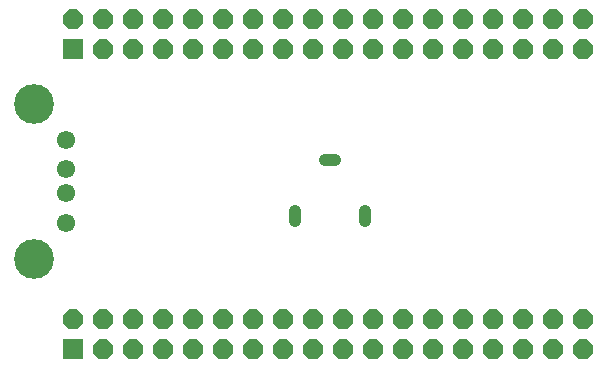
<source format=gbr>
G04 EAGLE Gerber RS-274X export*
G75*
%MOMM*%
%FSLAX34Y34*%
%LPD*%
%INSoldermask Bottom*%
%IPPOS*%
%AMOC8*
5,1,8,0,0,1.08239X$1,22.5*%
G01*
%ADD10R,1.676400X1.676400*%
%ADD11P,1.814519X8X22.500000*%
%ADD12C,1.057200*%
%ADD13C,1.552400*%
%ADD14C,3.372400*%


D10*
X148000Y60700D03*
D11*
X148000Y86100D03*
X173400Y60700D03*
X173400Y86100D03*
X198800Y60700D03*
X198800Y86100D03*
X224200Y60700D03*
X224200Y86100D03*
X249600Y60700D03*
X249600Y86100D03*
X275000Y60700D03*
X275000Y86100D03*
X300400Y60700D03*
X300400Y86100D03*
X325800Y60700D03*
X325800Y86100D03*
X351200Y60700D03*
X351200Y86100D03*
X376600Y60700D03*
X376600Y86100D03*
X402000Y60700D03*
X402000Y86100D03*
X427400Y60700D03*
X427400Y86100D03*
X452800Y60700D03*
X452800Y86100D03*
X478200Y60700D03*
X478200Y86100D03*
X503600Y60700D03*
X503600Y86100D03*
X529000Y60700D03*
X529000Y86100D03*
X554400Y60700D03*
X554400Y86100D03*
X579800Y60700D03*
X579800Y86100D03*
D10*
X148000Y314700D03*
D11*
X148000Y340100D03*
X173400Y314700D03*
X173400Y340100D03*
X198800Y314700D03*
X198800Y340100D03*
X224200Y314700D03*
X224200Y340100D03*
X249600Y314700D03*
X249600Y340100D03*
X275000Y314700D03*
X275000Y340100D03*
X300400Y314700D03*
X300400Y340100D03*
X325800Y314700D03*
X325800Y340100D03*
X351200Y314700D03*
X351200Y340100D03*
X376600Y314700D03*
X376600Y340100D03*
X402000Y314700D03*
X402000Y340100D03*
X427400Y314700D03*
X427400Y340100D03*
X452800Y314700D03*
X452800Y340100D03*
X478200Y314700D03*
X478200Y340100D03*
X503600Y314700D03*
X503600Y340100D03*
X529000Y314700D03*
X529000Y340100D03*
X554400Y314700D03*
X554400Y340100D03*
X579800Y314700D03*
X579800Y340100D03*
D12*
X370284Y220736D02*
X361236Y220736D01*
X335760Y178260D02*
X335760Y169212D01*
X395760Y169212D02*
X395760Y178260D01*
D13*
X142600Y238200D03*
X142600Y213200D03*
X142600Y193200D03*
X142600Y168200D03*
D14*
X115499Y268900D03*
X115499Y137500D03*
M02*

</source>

-=-=-

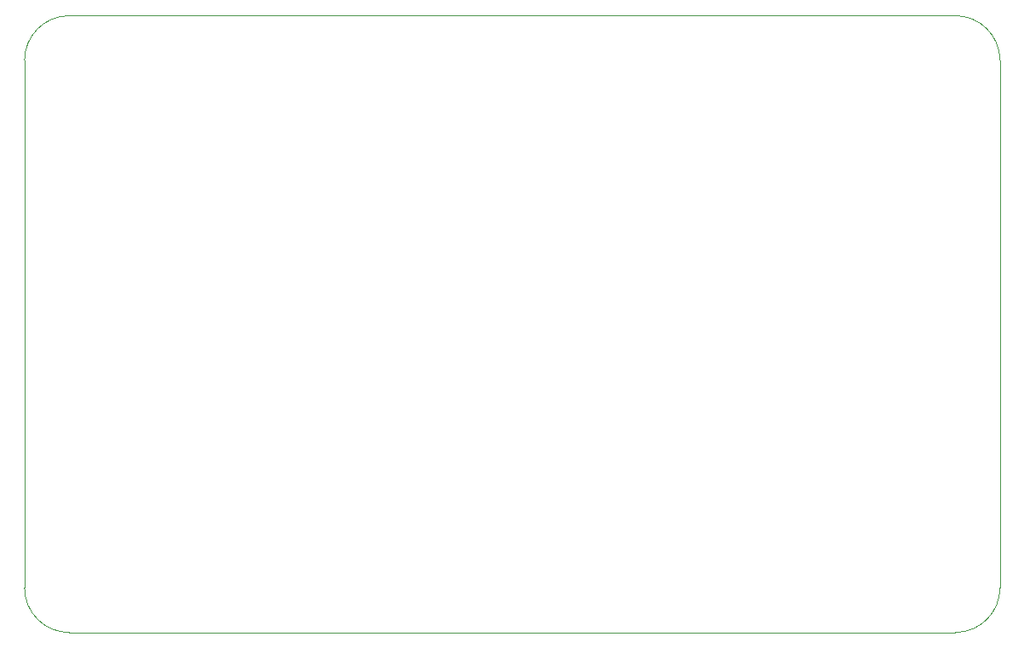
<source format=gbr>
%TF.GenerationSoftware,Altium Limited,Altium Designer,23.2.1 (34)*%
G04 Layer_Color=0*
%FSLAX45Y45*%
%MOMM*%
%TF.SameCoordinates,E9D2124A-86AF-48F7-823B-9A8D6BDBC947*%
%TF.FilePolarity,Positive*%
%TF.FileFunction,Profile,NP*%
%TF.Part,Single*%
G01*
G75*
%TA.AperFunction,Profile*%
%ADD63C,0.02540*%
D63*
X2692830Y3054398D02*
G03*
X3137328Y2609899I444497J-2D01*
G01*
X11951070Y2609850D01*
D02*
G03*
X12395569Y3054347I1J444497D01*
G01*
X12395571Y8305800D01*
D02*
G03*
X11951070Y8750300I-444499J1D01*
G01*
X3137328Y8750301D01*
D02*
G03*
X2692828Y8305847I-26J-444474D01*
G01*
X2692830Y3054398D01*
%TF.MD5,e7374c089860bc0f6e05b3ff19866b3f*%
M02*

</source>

-=-=-

Aim of the exercise:
Find the line with "X173400Y86100D03*" in the material above. Reproduce it and each line after it up to and including the line with "X503600Y60700D03*".

Solution for this problem:
X173400Y86100D03*
X198800Y60700D03*
X198800Y86100D03*
X224200Y60700D03*
X224200Y86100D03*
X249600Y60700D03*
X249600Y86100D03*
X275000Y60700D03*
X275000Y86100D03*
X300400Y60700D03*
X300400Y86100D03*
X325800Y60700D03*
X325800Y86100D03*
X351200Y60700D03*
X351200Y86100D03*
X376600Y60700D03*
X376600Y86100D03*
X402000Y60700D03*
X402000Y86100D03*
X427400Y60700D03*
X427400Y86100D03*
X452800Y60700D03*
X452800Y86100D03*
X478200Y60700D03*
X478200Y86100D03*
X503600Y60700D03*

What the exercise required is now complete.